- [Data to examine]
==============================

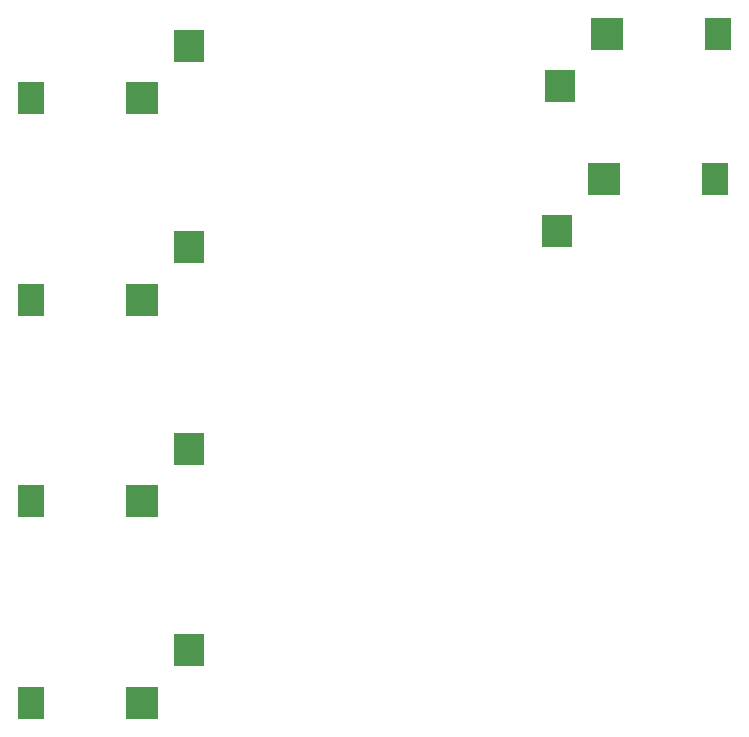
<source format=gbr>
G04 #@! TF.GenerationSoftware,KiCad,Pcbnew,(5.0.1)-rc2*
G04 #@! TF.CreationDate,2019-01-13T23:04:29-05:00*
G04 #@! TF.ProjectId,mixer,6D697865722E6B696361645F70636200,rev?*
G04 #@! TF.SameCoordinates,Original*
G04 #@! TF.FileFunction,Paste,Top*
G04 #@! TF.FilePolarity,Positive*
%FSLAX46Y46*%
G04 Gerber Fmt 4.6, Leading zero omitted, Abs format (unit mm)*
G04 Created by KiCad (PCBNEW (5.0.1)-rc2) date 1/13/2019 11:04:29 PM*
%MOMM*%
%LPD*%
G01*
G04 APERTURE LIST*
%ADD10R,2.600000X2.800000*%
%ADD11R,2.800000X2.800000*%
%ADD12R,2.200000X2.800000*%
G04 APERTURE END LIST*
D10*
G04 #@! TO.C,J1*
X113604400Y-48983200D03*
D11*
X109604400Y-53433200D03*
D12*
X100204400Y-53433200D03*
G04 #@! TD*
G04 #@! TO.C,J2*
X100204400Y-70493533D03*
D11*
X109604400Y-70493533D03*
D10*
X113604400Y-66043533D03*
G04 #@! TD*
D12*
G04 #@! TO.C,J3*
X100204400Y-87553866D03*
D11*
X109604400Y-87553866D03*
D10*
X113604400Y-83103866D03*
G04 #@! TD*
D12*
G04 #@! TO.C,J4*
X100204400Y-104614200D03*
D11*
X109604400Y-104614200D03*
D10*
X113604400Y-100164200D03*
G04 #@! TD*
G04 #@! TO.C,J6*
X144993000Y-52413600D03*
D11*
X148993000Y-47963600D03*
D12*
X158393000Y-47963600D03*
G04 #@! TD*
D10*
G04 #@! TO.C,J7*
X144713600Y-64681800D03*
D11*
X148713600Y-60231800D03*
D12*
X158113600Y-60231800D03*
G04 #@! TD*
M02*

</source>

==============================

- [What the task asks] Only lines containing "format" belong in the answer; copy every such line from the records.

- [Response box]
<source format=gbr>
G04 Gerber Fmt 4.6, Leading zero omitted, Abs format (unit mm)*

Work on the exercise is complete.